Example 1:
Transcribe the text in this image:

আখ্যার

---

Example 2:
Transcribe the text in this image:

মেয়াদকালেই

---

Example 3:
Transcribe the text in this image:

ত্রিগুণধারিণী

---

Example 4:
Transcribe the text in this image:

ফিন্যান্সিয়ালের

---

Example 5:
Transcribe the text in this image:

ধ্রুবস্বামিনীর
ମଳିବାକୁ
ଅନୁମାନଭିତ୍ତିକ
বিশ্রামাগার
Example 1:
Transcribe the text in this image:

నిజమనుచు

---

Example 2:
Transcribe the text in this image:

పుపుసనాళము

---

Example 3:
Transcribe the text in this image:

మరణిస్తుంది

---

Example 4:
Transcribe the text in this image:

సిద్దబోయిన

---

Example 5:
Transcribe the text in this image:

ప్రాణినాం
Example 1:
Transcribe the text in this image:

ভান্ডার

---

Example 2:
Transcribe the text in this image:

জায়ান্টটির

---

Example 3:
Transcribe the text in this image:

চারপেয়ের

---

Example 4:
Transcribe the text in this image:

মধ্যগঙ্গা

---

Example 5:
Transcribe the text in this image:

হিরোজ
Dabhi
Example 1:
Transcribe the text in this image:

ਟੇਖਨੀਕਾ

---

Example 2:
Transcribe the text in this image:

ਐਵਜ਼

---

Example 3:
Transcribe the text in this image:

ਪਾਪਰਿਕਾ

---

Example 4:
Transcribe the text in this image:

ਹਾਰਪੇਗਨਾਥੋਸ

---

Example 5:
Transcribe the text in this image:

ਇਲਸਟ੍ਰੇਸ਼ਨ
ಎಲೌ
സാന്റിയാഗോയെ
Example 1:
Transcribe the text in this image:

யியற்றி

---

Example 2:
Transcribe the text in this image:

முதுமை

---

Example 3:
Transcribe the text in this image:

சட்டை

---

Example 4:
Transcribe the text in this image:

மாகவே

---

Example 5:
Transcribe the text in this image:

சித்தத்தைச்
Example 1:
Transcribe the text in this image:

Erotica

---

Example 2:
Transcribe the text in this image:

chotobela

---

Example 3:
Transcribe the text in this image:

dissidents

> TASK: Each entry shown above must be retyped word for word.

> TASK ANSWER:
Example 1:
Transcribe the text in this image:

আখ্যার

---

Example 2:
Transcribe the text in this image:

মেয়াদকালেই

---

Example 3:
Transcribe the text in this image:

ত্রিগুণধারিণী

---

Example 4:
Transcribe the text in this image:

ফিন্যান্সিয়ালের

---

Example 5:
Transcribe the text in this image:

ধ্রুবস্বামিনীর
ମଳିବାକୁ
ଅନୁମାନଭିତ୍ତିକ
বিশ্রামাগার
Example 1:
Transcribe the text in this image:

నిజమనుచు

---

Example 2:
Transcribe the text in this image:

పుపుసనాళము

---

Example 3:
Transcribe the text in this image:

మరణిస్తుంది

---

Example 4:
Transcribe the text in this image:

సిద్దబోయిన

---

Example 5:
Transcribe the text in this image:

ప్రాణినాం
Example 1:
Transcribe the text in this image:

ভান্ডার

---

Example 2:
Transcribe the text in this image:

জায়ান্টটির

---

Example 3:
Transcribe the text in this image:

চারপেয়ের

---

Example 4:
Transcribe the text in this image:

মধ্যগঙ্গা

---

Example 5:
Transcribe the text in this image:

হিরোজ
Dabhi
Example 1:
Transcribe the text in this image:

ਟੇਖਨੀਕਾ

---

Example 2:
Transcribe the text in this image:

ਐਵਜ਼

---

Example 3:
Transcribe the text in this image:

ਪਾਪਰਿਕਾ

---

Example 4:
Transcribe the text in this image:

ਹਾਰਪੇਗਨਾਥੋਸ

---

Example 5:
Transcribe the text in this image:

ਇਲਸਟ੍ਰੇਸ਼ਨ
ಎಲೌ
സാന്റിയാഗോയെ
Example 1:
Transcribe the text in this image:

யியற்றி

---

Example 2:
Transcribe the text in this image:

முதுமை

---

Example 3:
Transcribe the text in this image:

சட்டை

---

Example 4:
Transcribe the text in this image:

மாகவே

---

Example 5:
Transcribe the text in this image:

சித்தத்தைச்
Example 1:
Transcribe the text in this image:

Erotica

---

Example 2:
Transcribe the text in this image:

chotobela

---

Example 3:
Transcribe the text in this image:

dissidents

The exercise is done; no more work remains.